=== Selected extract ===
4 ways policymakers can promote better care for high-risk patients

Healthcare must address the population of high-risk patients with complex needs, and policymakers have numerous opportunities to rise to the occasion.

High-need, high-cost (HNHC) patients comprise a disproportionate amount of spending within the industry, according to The Commonwealth Fund report published in JAMA.

“Physicians, healthcare organizations, public officials, and other healthcare stakeholders cannot achieve their quality or cost goals unless they manage high-need, high-cost patients better,” the authors wrote.

Policymakers have several opportunities to promote solutions that address this population, according to The Commonwealth Fund’s David Blumenthal, M.D., and Melinda Abrams. They urge lawmakers to:

Promote value-based payment: Healthcare’s traditional fee-for-service model is one of the foremost barriers to improving HNHC patient outcomes, according to Abrams and Blumenthal. This has led the federal government to provide incentives for healthcare providers to transition to value-based models more quickly.

Work to improve value-based payments in design and practice: Policymakers must develop mechanisms to avoid the mixed message of fee-for-service reimbursements while working under a value-based arrangement. They must also develop risk-adjustment formulas that incorporate socioeconomic factors; existing regulations’ failure to do this has been the subject of frequent criticisms from groups such as the American Hospital Association.
=== Record excerpts ===
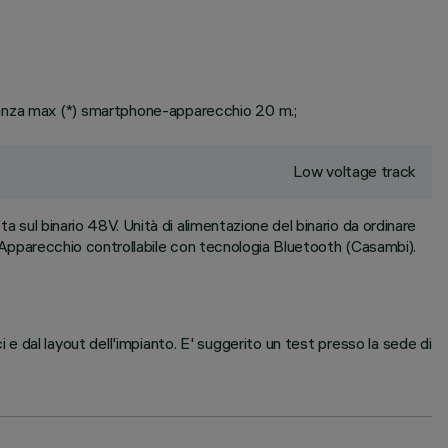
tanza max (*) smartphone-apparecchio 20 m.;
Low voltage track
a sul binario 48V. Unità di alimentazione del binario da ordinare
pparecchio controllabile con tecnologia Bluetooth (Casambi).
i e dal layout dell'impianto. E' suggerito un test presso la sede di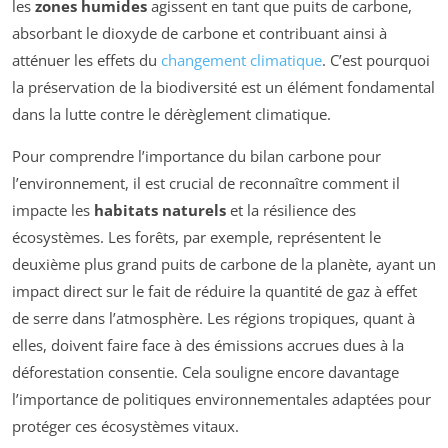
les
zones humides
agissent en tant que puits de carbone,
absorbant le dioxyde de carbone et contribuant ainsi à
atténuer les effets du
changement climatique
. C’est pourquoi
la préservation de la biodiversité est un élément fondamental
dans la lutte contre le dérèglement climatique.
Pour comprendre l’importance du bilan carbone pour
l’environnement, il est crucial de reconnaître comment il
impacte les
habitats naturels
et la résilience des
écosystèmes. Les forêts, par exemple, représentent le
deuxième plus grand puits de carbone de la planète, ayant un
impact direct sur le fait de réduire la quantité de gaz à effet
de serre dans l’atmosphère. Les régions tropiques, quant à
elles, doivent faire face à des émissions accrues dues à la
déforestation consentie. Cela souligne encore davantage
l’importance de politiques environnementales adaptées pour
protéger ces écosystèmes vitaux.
===
Retype the article on policymakers and high-risk patients word for word, from its headline through the end.

→ Result below
4 ways policymakers can promote better care for high-risk patients

Healthcare must address the population of high-risk patients with complex needs, and policymakers have numerous opportunities to rise to the occasion.

High-need, high-cost (HNHC) patients comprise a disproportionate amount of spending within the industry, according to The Commonwealth Fund report published in JAMA.

“Physicians, healthcare organizations, public officials, and other healthcare stakeholders cannot achieve their quality or cost goals unless they manage high-need, high-cost patients better,” the authors wrote.

Policymakers have several opportunities to promote solutions that address this population, according to The Commonwealth Fund’s David Blumenthal, M.D., and Melinda Abrams. They urge lawmakers to:

Promote value-based payment: Healthcare’s traditional fee-for-service model is one of the foremost barriers to improving HNHC patient outcomes, according to Abrams and Blumenthal. This has led the federal government to provide incentives for healthcare providers to transition to value-based models more quickly.

Work to improve value-based payments in design and practice: Policymakers must develop mechanisms to avoid the mixed message of fee-for-service reimbursements while working under a value-based arrangement. They must also develop risk-adjustment formulas that incorporate socioeconomic factors; existing regulations’ failure to do this has been the subject of frequent criticisms from groups such as the American Hospital Association.